КОГДА МУХИ НЕ СПЯТ - страница 10
Он смотрел на нее, на ее лицо, в котором усталость снова начала брать верх над шоком. В ее глазах не было понимания, не было сочувствия, только… истощение. И, возможно, страх. Страх перед человеком, который принес ей часть своего тела, как будто это был букет цветов.
И в этот момент он понял. Он был одинок. Абсолютно, невыносимо одинок. Его внутренний мир был вселенной, которая расширялась, пожирая его самого, и не было никого, кто мог бы войти в эту вселенную, никого, кто мог бы понять ее язык, язык цвета и боли, выраженный в таком ужасающем, физическом акте. Даже здесь, в мире, где человеческая связь была сведена к примитивному обмену, его попытка обмена – обмена своей болью, своей оторванностью, своим слухом – потерпела крах.
Он поднял сверток. Он снова стал просто куском плоти, тяжелым, теплым, бессмысленным вне контекста его собственного пылающего разума.
– Хорошо, – прошептал он. – Хорошо.
Он повернулся и вышел из борделя, оставив ее сидеть за столом, глядя на темное пятно крови на ткани, на пустое место, где только что лежало нечто, что было частью человека. Воздух снаружи показался холодным и чистым после душной атмосферы внутри, но холод этот не проникал внутрь, где все еще бушевал желтый пожар. Он шел по улице, не зная куда, сжимая в руке свой ужасный сверток, свой символ одиночества, своего оторванного слуха, который никто не захотел принять. И в этой ночной тишине, которая казалась еще более оглушающей из-за отсутствия одного уха, он был наедине с собой, со своим безумием, со своим искусством и со своим абсолютным, невыносимым одиночеством. Одиночеством настолько глубоким, что оно требовало физического доказательства своего существования. И вот оно было. В его руке. Теплое и окровавленное.
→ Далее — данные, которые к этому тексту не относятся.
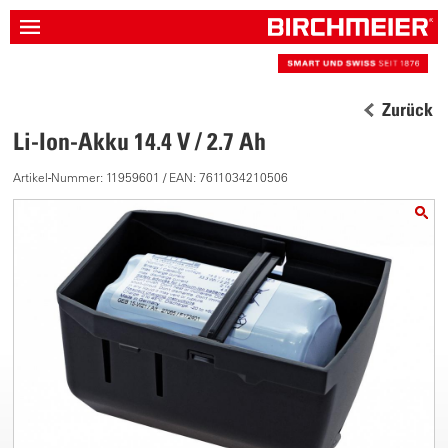
Zurück
Li-Ion-Akku 14.4 V / 2.7 Ah
Artikel-Nummer: 11959601 / EAN: 7611034210506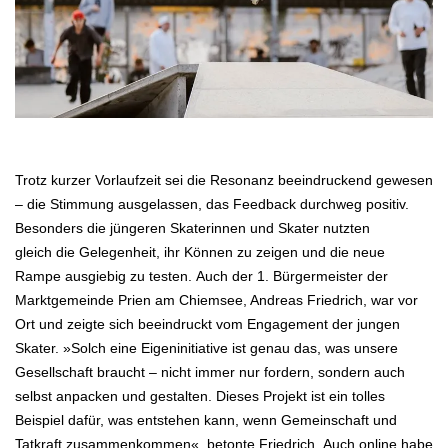
.
Trotz kurzer Vorlaufzeit sei die Resonanz beeindruckend gewesen
– die Stimmung ausgelassen,
das Feedback durchweg positiv.
Besonders die jüngeren Skaterinnen und Skater nutzten
gleich
die Gelegenheit, ihr Können zu zeigen und die neue
Rampe ausgiebig zu testen.
Auch der 1. Bürgermeister der
Marktgemeinde Prien am Chiemsee, Andreas Friedrich,
war vor
Ort und zeigte sich beeindruckt vom Engagement der jungen
Skater. »Solch eine
Eigeninitiative ist genau das, was unsere
Gesellschaft braucht – nicht immer nur fordern,
sondern auch
selbst anpacken und gestalten. Dieses Projekt ist ein tolles
Beispiel dafür,
was entstehen kann, wenn Gemeinschaft und
Tatkraft zusammenkommen«, betonte
Friedrich.
Auch online habe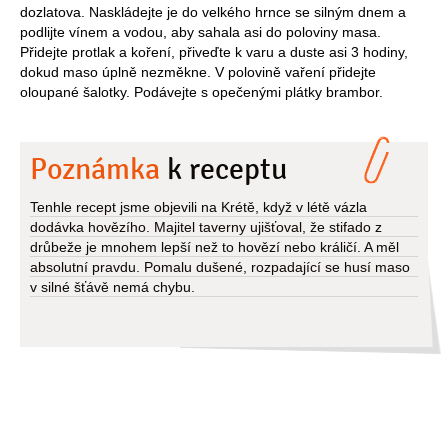
dozlatova. Naskládejte je do velkého hrnce se silným dnem a
podlijte vínem a vodou, aby sahala asi do poloviny masa.
Přidejte protlak a koření, přiveďte k varu a duste asi 3 hodiny,
dokud maso úplně nezměkne. V polovině vaření přidejte
oloupané šalotky. Podávejte s opečenými plátky brambor.
Poznámka
k receptu
Tenhle recept jsme objevili na Krétě, když v létě vázla
dodávka hovězího. Majitel taverny ujišťoval, že stifado z
drůbeže je mnohem lepší než to hovězí nebo králičí. A měl
absolutní pravdu. Pomalu dušené, rozpadající se husí maso
v silné šťávě nemá chybu.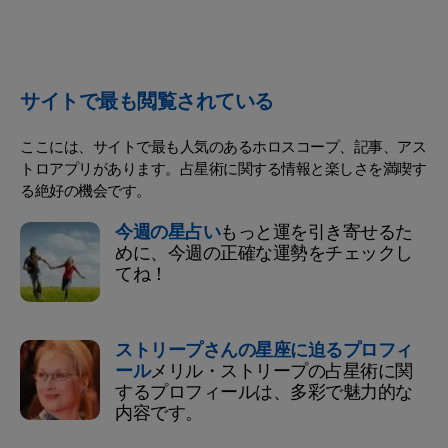
サイトで最も閲覧されている
ここには、サイトで最も人気のあるホロスコープ、記事、アス
トロアプリがあります。占星術に関する情報と楽しさを満喫す
る絶好の機会です。
今週の星占い
もっと運を引き寄せるた
めに、今週の正確な運勢をチェックし
てね！
ストリープさんの星座に迫るプロフィ
ール
メリル・ストリープの占星術に関
するプロフィールは、多彩で魅力的な
内容です。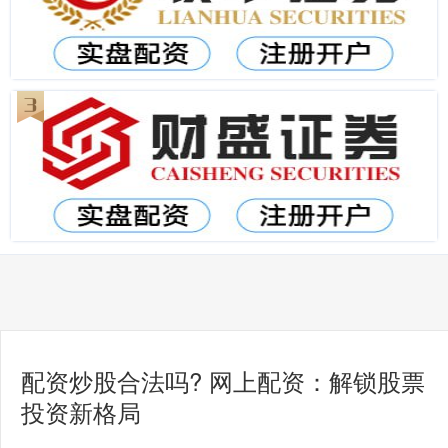
配资炒股合法吗? 网上配资：解锁股票
投资新格局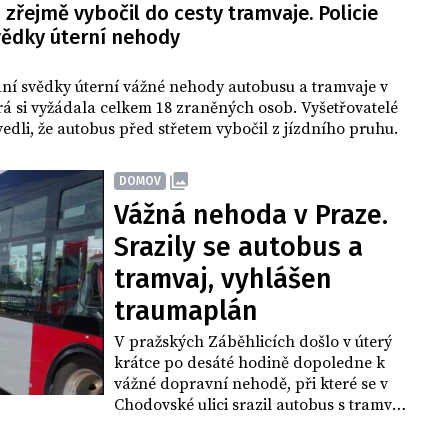
zřejmě vybočil do cesty tramvaje. Policie
vědky úterní nehody
ání svědky úterní vážné nehody autobusu a tramvaje v
rá si vyžádala celkem 18 zraněných osob. Vyšetřovatelé
vedli, že autobus před střetem vybočil z jízdního pruhu.
DOMOV
Vážná nehoda v Praze.
Srazily se autobus a
tramvaj, vyhlášen
traumaplán
V pražských Záběhlicích došlo v úterý
krátce po desáté hodině dopoledne k
vážné dopravní nehodě, při které se v
Chodovské ulici srazil autobus s tramvají.
Na místo okamžitě vyjely všechny složky
integrovaného záchranného systému.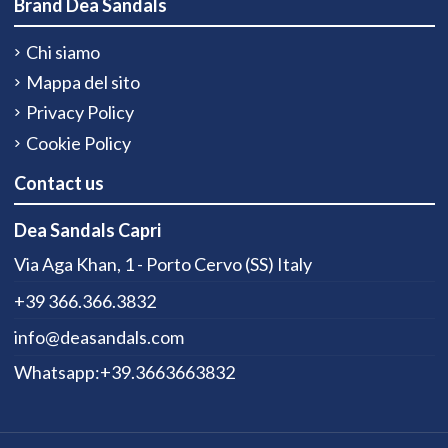
Brand Dea Sandals
Chi siamo
Mappa del sito
Privacy Policy
Cookie Policy
Contact us
Dea Sandals Capri
Via Aga Khan, 1 - Porto Cervo (SS) Italy
+39 366.366.3832
info@deasandals.com
Whatsapp:+39.3663663832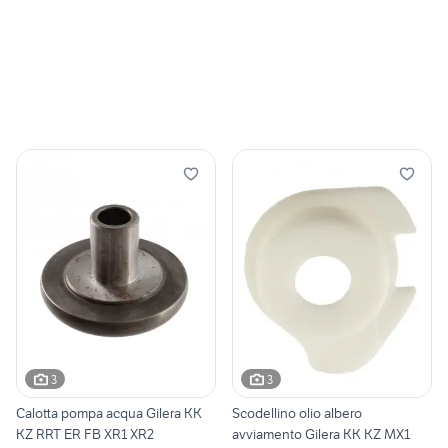
3
3
Calotta pompa acqua Gilera KK
Scodellino olio albero
KZ RRT ER FB XR1 XR2
avviamento Gilera KK KZ MX1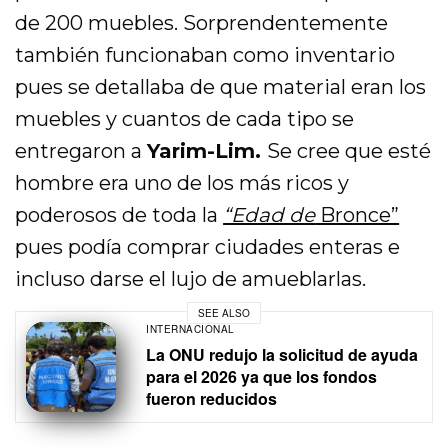
de 200 muebles. Sorprendentemente
también funcionaban como inventario
pues se detallaba de que material eran los
muebles y cuantos de cada tipo se
entregaron a
Yarim-Lim.
Se cree que esté
hombre era uno de los más ricos y
poderosos de toda la
“Edad de
Bronce”
pues podía comprar ciudades enteras e
incluso darse el lujo de amueblarlas.
SEE ALSO
INTERNACIONAL
La ONU redujo la solicitud de ayuda
para el 2026 ya que los fondos
fueron reducidos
…и пыль, та самая пыль Овера, или как там называлась эта деревня, что прилипала к подолам платьев женщин, к подошвам его собственных башмаков, к краям холста, когда ветер поднимался над полями, теперь прилипала к потной коже на его лбу, смешиваясь с той липкой влагой, что выступила на губах, когда он, сгорбившись, ползком, преодолевал последние метры до двери, до двери этой проклятой гостиницы, где запахи кислого вина и вчерашнего супа всегда висели в воздухе, где он нашел временное пристанище, или, быть может, временную тюрьму, после стен лечебницы, после желтого дома, после уха, которое он отдал, или которое у него взяли, уже неважно, все это было частью одного долгого, тягучего дня, который начался не с восходом солнца, а с первого вздоха, с первой капли света, упавшей на сетчатку глаза, с первого цвета, который он пытался ухватить, поймать, прибить к холсту, пока он не ускользнул, как вода сквозь пальцы, как смысл, который всегда был чуть дальше, за горизонтом, за следующим мазком.
Он держался за живот. Левая рука, или правая, уже не имело значения, лишь смутное ощущение влажной теплоты, расползающейся под грубой тканью куртки. Не обвиняйте никого, сказал он, или хотел сказать, или подумал, когда Гюстав Раву, этот добрый, но немного недоуменный человек, чьи руки пахли пивом и табаком, показался в дверном проеме, его лицо, казавшееся слишком большим в слабеющем свете, выражало сначала обычную приветливость, затем удивление, затем что-то, что могло быть тревогой, или просто неудобством. Я ранил себя, вот что он сказал. Или это было сказано позже? Время здесь, в Овере, как и в Сен-Реми, как и везде, где он пытался найти покой, было не прямой линией, а прудом, где круги расходились от брошенного камня, возвращаясь и накладываясь друг на друга.